- _ACTION ITEM_
Once every line in the data that follows has been checked for the word "slow", give only the number of lines that hold it.
Segment Start: INFORMATION
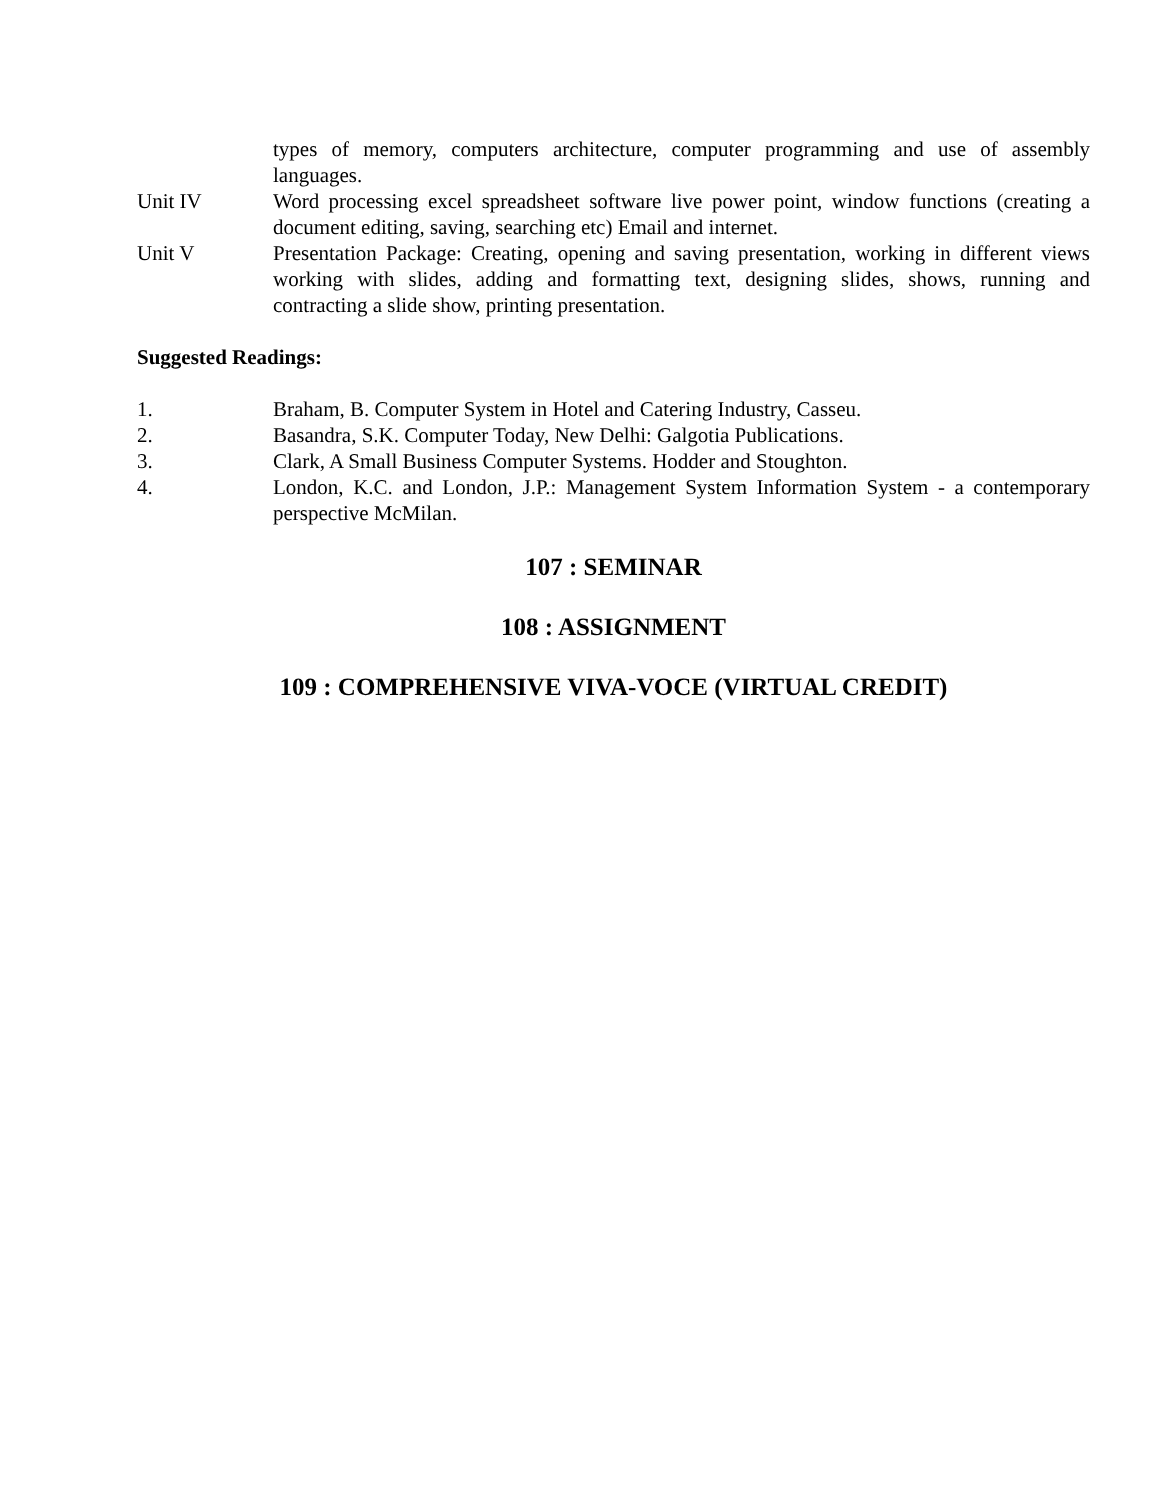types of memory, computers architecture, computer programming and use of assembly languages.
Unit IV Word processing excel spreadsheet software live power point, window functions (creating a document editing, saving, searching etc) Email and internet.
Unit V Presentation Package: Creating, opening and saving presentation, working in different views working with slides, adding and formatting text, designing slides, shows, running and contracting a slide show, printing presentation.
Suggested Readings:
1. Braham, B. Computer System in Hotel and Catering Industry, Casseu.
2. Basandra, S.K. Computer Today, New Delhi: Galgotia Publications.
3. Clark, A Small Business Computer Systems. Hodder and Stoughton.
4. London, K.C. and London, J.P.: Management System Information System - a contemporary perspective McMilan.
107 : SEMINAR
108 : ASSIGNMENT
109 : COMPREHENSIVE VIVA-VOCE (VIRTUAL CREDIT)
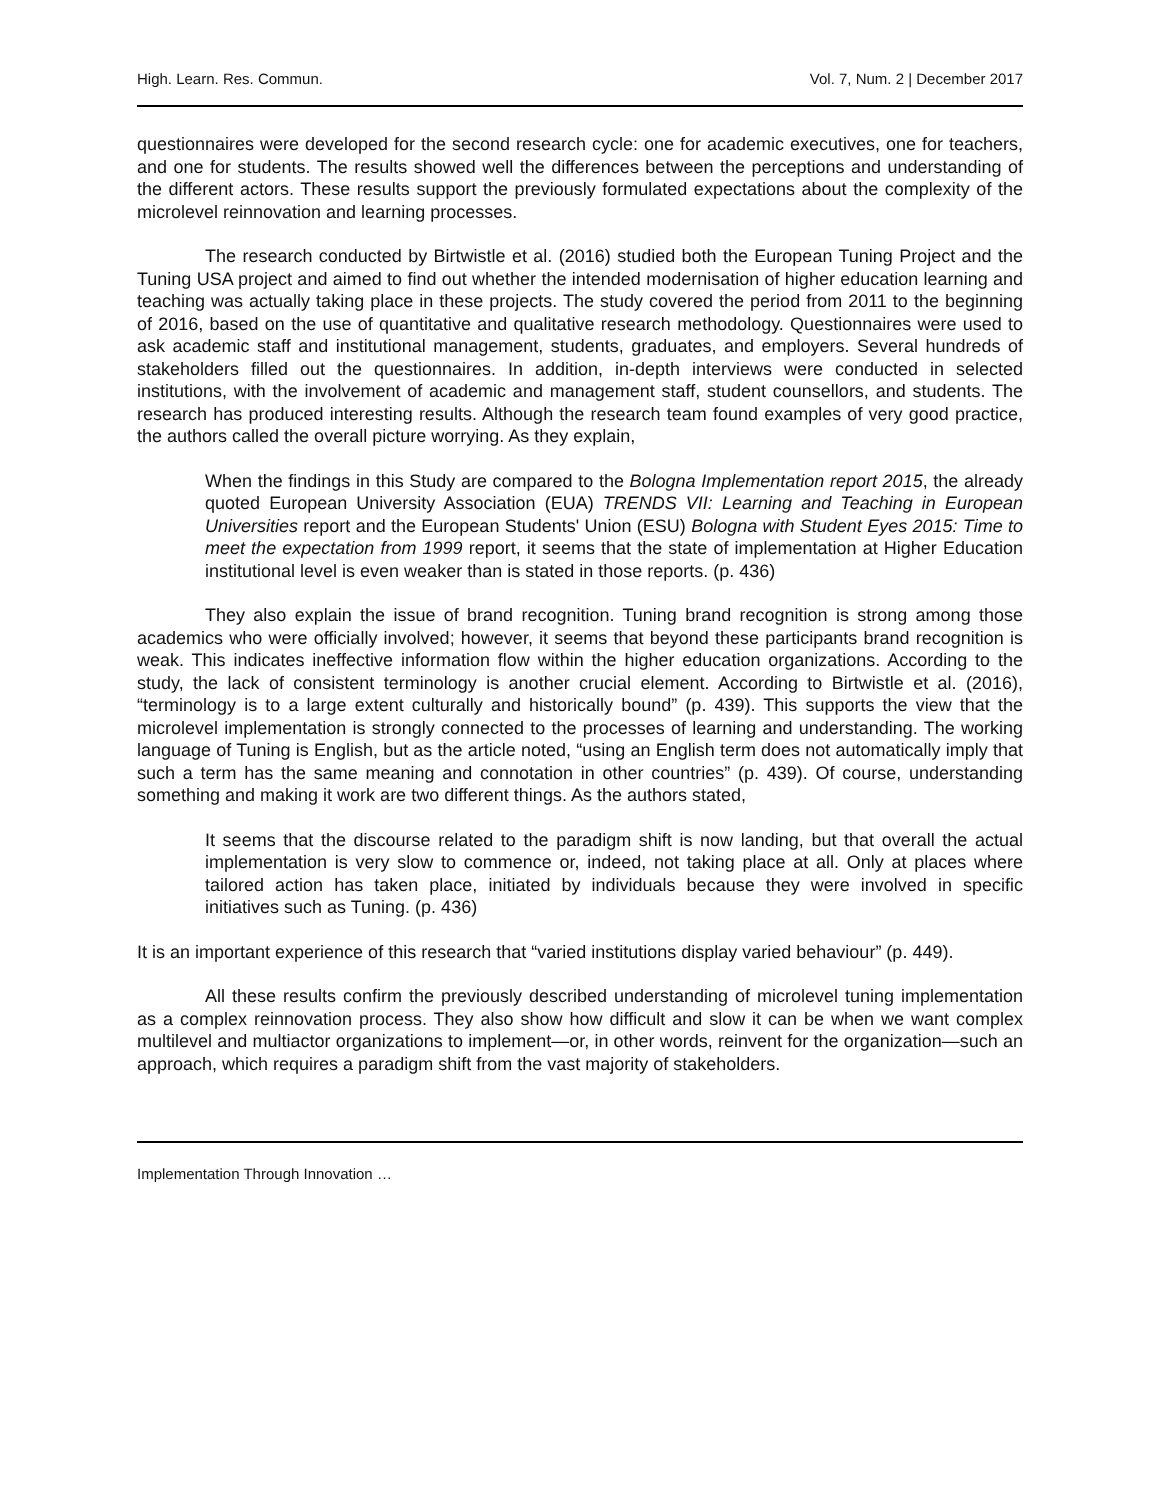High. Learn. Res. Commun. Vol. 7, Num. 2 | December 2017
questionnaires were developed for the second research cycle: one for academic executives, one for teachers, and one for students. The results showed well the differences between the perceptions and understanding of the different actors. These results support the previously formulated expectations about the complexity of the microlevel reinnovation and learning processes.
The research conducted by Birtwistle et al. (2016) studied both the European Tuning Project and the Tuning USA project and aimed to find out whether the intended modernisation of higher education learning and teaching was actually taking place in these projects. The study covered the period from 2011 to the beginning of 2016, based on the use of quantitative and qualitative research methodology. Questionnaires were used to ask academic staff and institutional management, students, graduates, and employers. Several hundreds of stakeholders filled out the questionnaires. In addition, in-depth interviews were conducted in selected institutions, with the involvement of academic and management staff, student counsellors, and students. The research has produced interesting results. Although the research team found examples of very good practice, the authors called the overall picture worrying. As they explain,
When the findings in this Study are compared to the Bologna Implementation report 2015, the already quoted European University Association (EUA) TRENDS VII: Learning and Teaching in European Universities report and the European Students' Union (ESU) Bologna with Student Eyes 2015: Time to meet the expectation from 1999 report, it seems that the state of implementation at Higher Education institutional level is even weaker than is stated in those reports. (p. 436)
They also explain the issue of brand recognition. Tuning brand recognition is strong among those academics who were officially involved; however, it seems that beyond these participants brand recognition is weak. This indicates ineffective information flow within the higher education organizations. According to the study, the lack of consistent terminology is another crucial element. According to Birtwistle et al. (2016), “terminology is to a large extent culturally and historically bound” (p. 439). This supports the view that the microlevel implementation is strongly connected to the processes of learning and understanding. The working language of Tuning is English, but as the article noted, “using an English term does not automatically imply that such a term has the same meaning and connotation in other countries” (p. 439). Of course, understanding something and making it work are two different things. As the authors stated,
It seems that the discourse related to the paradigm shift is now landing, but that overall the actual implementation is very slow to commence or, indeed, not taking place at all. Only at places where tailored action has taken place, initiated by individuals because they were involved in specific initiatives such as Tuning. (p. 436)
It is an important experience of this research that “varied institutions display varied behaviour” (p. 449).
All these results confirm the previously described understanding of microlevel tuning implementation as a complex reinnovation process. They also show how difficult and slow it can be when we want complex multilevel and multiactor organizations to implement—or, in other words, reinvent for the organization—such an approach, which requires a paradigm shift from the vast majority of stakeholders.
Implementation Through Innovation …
Segment End: INFORMATION
Segment Start: INFORMATION
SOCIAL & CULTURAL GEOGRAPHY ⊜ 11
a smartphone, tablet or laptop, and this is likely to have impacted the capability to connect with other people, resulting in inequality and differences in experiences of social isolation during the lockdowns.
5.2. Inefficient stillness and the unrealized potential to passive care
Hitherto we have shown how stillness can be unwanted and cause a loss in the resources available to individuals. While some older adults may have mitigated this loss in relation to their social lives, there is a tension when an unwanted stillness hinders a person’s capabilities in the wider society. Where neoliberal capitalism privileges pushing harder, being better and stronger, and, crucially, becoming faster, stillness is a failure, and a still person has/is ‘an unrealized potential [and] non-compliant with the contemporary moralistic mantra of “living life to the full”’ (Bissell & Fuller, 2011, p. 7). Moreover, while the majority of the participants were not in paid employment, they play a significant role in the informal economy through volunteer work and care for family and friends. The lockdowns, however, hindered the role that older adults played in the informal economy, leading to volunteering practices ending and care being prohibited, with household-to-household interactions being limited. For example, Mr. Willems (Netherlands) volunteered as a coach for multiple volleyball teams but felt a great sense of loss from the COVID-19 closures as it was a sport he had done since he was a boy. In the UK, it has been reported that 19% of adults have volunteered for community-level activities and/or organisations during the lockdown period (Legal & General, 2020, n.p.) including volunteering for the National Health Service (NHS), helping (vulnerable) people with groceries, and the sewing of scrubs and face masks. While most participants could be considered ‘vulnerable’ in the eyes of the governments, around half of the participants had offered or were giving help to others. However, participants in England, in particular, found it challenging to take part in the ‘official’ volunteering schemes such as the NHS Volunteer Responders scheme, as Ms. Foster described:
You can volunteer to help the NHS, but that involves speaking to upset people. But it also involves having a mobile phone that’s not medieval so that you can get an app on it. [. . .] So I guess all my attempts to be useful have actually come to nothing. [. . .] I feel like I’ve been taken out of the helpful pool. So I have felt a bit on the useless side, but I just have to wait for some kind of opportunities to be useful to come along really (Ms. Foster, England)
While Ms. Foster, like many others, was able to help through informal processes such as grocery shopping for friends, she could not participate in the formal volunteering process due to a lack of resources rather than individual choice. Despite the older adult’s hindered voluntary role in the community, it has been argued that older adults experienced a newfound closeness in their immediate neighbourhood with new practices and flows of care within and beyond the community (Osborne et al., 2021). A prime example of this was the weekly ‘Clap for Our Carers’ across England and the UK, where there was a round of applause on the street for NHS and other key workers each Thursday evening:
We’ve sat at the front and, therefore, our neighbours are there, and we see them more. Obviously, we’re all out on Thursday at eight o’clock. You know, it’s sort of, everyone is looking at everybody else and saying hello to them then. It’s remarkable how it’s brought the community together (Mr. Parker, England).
Segment End: INFORMATION
- _RESPONSE TO THE TASK_
2